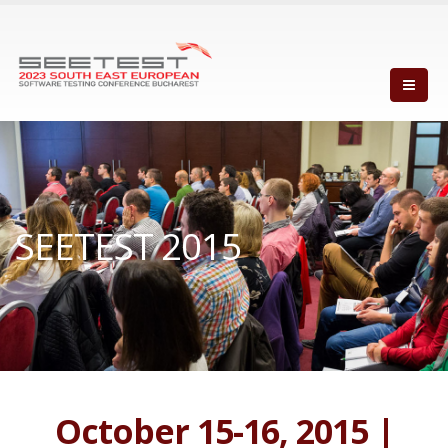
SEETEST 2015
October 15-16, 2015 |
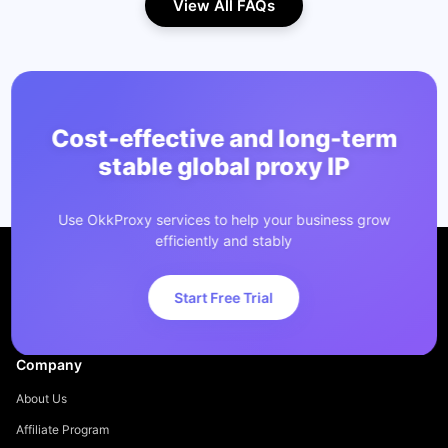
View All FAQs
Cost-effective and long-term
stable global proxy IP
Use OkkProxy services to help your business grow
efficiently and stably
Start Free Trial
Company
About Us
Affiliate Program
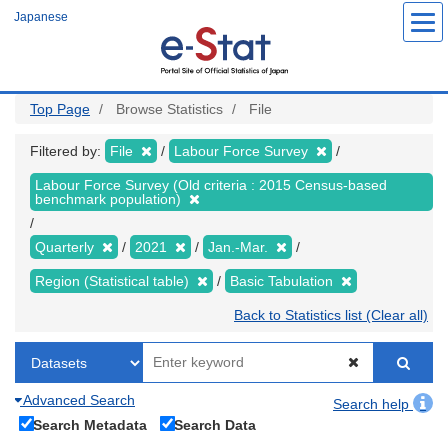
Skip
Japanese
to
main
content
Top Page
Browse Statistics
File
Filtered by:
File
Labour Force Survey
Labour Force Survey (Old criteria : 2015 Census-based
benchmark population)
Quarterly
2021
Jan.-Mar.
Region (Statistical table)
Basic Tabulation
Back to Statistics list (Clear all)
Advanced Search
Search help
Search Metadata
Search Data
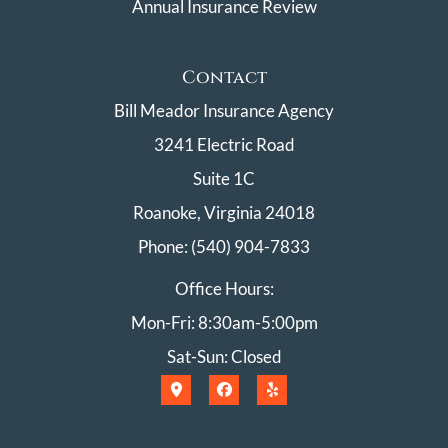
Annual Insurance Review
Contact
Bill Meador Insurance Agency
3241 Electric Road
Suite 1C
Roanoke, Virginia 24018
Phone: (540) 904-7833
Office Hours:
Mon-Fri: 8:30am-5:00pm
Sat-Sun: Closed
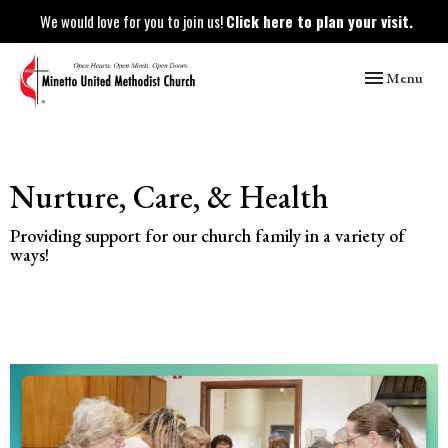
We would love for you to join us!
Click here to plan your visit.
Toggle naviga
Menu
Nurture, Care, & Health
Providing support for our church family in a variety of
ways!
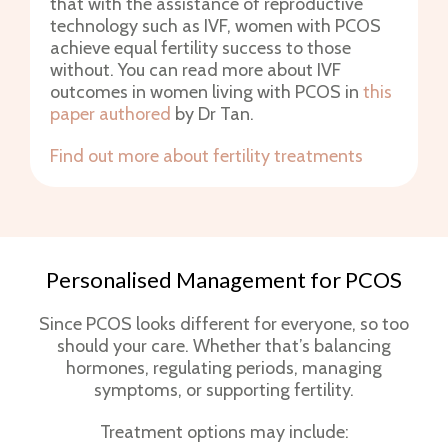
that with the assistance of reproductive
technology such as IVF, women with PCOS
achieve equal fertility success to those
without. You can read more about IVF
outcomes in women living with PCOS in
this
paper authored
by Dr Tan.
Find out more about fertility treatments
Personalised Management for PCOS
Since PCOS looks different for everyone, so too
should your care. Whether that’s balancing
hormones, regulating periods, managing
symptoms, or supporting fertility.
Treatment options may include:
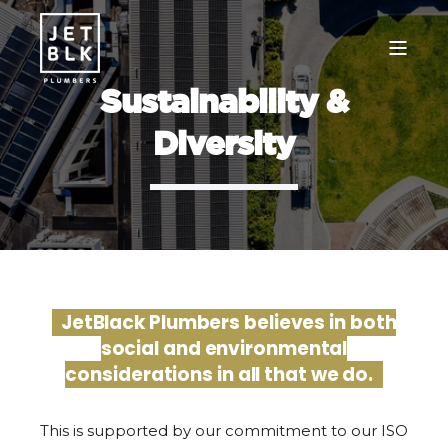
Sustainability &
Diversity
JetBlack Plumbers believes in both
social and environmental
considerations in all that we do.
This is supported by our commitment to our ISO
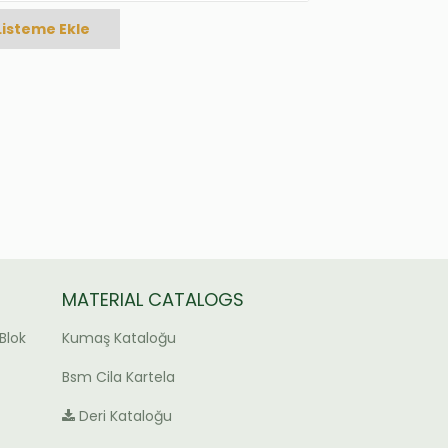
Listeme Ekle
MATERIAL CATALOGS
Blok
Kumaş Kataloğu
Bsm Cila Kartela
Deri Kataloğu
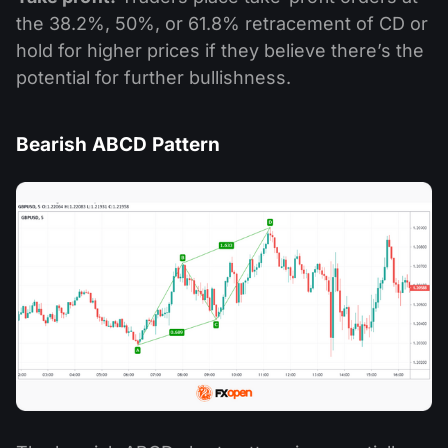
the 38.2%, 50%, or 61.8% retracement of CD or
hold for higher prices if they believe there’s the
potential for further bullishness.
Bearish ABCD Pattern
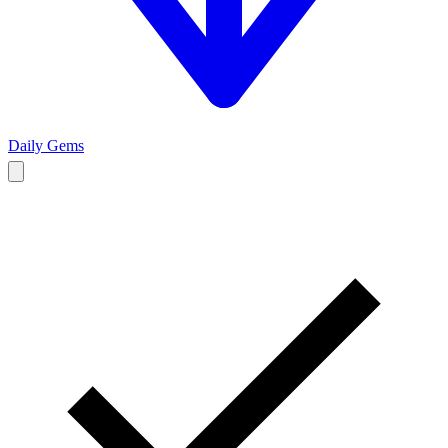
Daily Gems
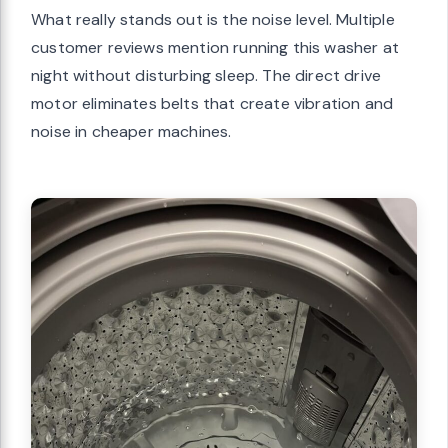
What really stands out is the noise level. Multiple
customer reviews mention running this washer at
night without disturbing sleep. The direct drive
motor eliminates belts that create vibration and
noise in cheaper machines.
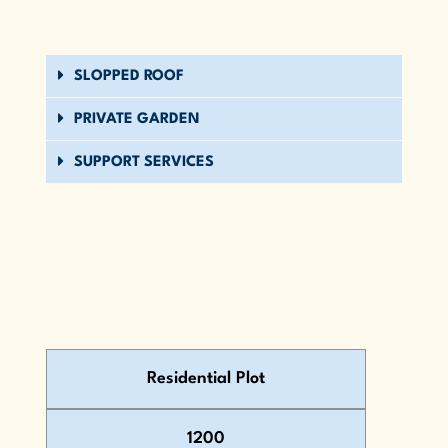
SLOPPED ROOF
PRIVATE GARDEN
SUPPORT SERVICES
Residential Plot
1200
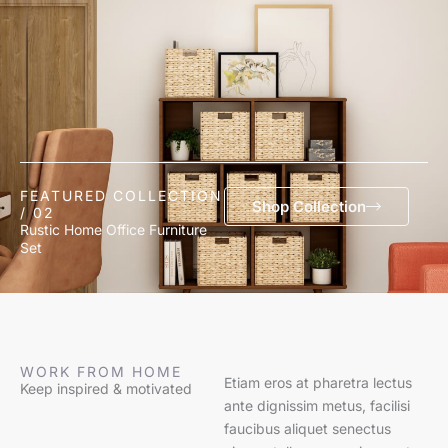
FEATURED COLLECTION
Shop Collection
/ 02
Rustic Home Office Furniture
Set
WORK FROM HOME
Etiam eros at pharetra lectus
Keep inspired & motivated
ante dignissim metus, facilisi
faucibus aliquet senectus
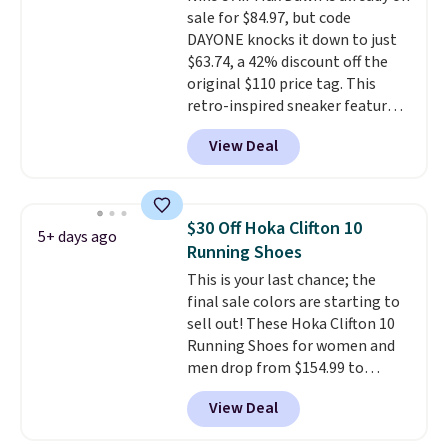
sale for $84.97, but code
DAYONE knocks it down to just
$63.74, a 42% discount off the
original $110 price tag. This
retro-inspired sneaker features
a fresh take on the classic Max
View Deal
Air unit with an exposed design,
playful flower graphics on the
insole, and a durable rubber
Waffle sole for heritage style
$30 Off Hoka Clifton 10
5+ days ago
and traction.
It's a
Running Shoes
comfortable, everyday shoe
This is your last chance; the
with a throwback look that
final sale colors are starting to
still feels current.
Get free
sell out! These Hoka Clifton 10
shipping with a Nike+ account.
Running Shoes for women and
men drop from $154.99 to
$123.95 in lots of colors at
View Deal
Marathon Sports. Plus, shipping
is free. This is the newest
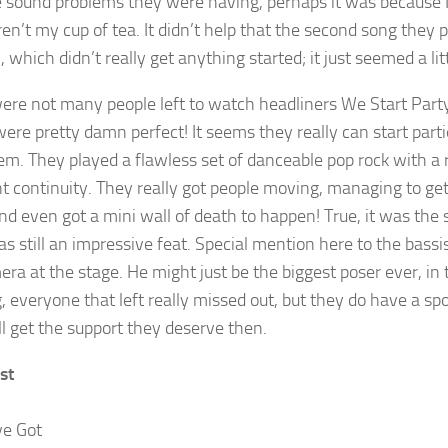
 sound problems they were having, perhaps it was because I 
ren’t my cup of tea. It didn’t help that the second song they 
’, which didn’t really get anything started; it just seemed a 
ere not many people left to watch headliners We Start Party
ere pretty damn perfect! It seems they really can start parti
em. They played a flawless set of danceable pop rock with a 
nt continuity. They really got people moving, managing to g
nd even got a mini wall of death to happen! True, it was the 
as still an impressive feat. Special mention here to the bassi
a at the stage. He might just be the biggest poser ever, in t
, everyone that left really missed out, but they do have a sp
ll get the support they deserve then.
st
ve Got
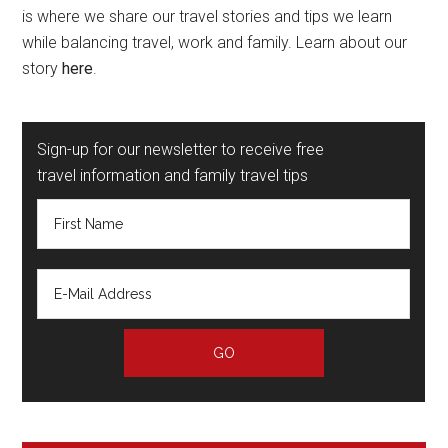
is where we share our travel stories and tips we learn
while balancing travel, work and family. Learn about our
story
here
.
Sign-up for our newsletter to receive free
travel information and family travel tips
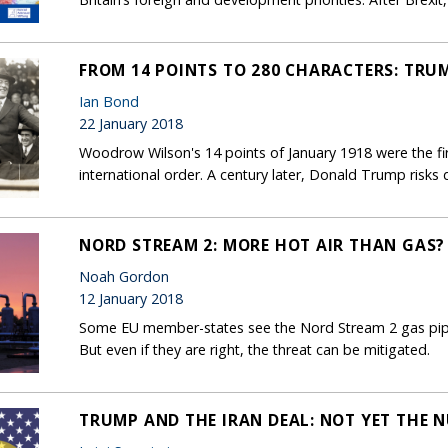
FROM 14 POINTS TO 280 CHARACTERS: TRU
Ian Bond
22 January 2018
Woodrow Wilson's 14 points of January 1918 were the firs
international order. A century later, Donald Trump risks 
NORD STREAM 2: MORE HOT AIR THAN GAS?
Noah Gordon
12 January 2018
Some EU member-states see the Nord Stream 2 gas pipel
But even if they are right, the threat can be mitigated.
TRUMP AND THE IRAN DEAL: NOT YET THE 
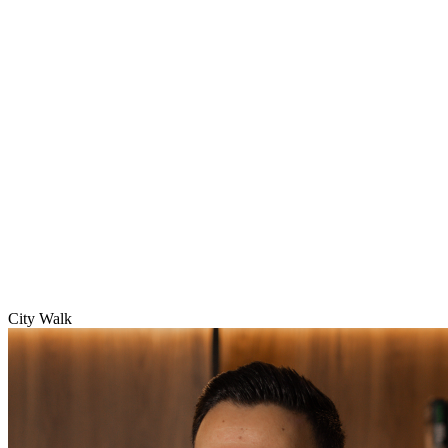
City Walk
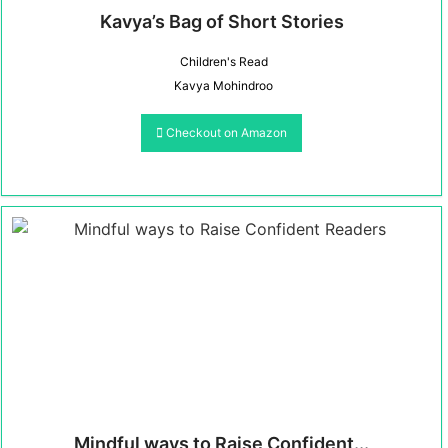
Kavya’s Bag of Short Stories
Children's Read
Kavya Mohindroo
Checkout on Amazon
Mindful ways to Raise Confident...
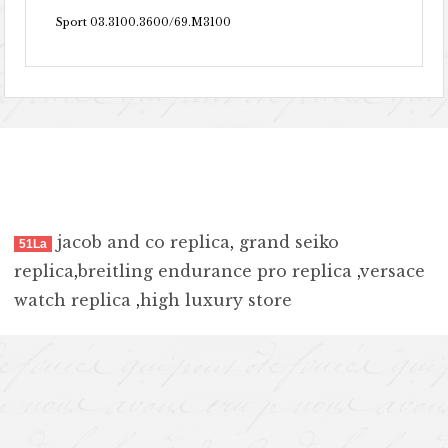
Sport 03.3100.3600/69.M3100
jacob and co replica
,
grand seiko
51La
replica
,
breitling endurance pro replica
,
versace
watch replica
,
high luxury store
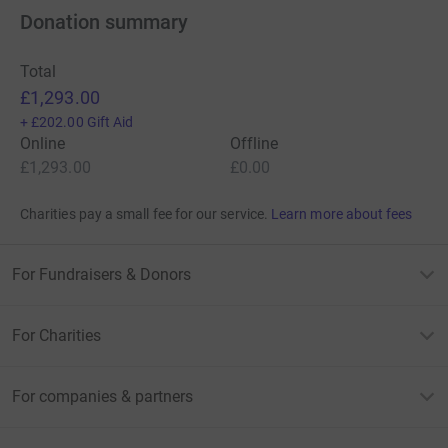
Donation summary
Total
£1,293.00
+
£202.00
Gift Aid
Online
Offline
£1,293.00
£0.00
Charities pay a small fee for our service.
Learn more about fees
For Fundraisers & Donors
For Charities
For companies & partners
#####
_Task statement_. Write the lines of text from the one containing "Listeme Ekle" through the one containing "is free. This is the newest" as a numbered list, both included, skipping blank lines. Leave out the picture markers.

_Result of the task_.
1. Listeme Ekle
2. MATERIAL CATALOGS
3. Blok
4. Kumaş Kataloğu
5. Bsm Cila Kartela
6. Deri Kataloğu
7. the 38.2%, 50%, or 61.8% retracement of CD or
8. hold for higher prices if they believe there’s the
9. potential for further bullishness.
10. Bearish ABCD Pattern
11. Daily Gems
12. What really stands out is the noise level. Multiple
13. customer reviews mention running this washer at
14. night without disturbing sleep. The direct drive
15. motor eliminates belts that create vibration and
16. noise in cheaper machines.
17. SLOPPED ROOF
18. PRIVATE GARDEN
19. SUPPORT SERVICES
20. Residential Plot
21. 1200
22. FEATURED COLLECTION
23. Shop Collection
24. / 02
25. Rustic Home Office Furniture
26. Set
27. WORK FROM HOME
28. Etiam eros at pharetra lectus
29. Keep inspired & motivated
30. ante dignissim metus, facilisi
31. faucibus aliquet senectus
32. sale for $84.97, but code
33. DAYONE knocks it down to just
34. $63.74, a 42% discount off the
35. original $110 price tag. This
36. retro-inspired sneaker features
37. a fresh take on the classic Max
38. View Deal
39. Air unit with an exposed design,
40. playful flower graphics on the
41. insole, and a durable rubber
42. Waffle sole for heritage style
43. $30 Off Hoka Clifton 10
44. 5+ days ago
45. and traction.
46. It's a
47. Running Shoes
48. comfortable, everyday shoe
49. This is your last chance; the
50. with a throwback look that
51. final sale colors are starting to
52. still feels current.
53. Get free
54. sell out! These Hoka Clifton 10
55. shipping with a Nike+ account.
56. Running Shoes for women and
57. men drop from $154.99 to
58. $123.95 in lots of colors at
59. View Deal
60. Marathon Sports. Plus, shipping
61. is free. This is the newest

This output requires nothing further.